---------- ZU LESENDER AUSZUG ----------

Die Arbeitsgruppe soll laut Schelling in den nächsten Tagen zusammentreten. “Wir drücken aufs Tempo”, versicherte der Finanzminister in Sachen ÖIAG-Reform. Vizekanzler und Wirtschaftsminister Reinhold Mitterlehner (ÖVP) betonte, dass es für die Reform mehrere verschiedene Modelle gebe. Geprüft werden soll demnach, ob auch zusätzliche Unternehmen im Energie- und Infrastrukturbereich in die Staatsholding integriert werden. Ausgeschlossen wurde von Verkehrsminister Stöger allerdings neuerlich eine Integration der derzeit seinem Ressort zugeordneten ÖBB in die Staatsholding: “Es bleibt dabei.”

Raidl spricht von “Desaster” – Kritik an ÖIAG

Scharfe Kritik am Vorgehen der ÖIAG bei der OMV übte zuvor bereits der Nationalbankpräsident Claus Raidl, früher selber ÖIAG-Vorstand. Das Ganze sei ein “Desaster”, sagte Raidl Dienstagabend in der “ZiB2” des ORF. Der Vertrag von OMV-Chef Gerhard Roiss sei ja erst vor einem Jahr verlängert worden. Die Tatsachen hätten sich nicht verändert, offenbar sei man damals zu “feige” gewesen, wetterte er.

Auch die jetzige Entscheidung, dass Roiss noch bis Juni 2015 im Amt bleibe, hält Raidl für falsch. In Personalfragen müssten rasch Entscheidungen getroffen und diese rasch umgesetzt werden. Wer werde nun noch ernsthaft mit Roiss reden, fragte er.

---------- BEREITGESTELLTES MATERIAL ----------

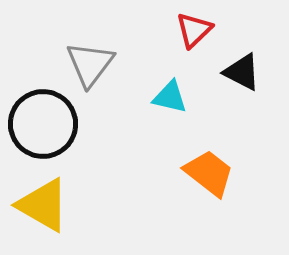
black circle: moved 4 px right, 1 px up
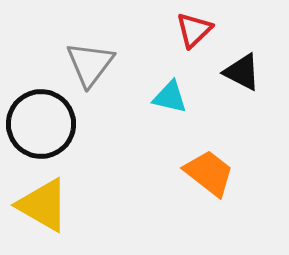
black circle: moved 2 px left
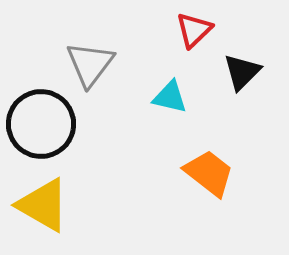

----------

[IHRE AUFGABE] Geben Sie im Auszug zur ÖIAG-Reform den Abschnitt von "Scharfe Kritik am" bis "gewesen, wetterte er." erneut wieder und tauschen Sie dabei "Dienstagabend" gegen "Mittwochabend" aus. Die Zeilen werden für die Bearbeitung nicht benötigt.

[LÖSUNG DER AUFGABE]
Scharfe Kritik am Vorgehen der ÖIAG bei der OMV übte zuvor bereits der Nationalbankpräsident Claus Raidl, früher selber ÖIAG-Vorstand. Das Ganze sei ein “Desaster”, sagte Raidl Mittwochabend in der “ZiB2” des ORF. Der Vertrag von OMV-Chef Gerhard Roiss sei ja erst vor einem Jahr verlängert worden. Die Tatsachen hätten sich nicht verändert, offenbar sei man damals zu “feige” gewesen, wetterte er.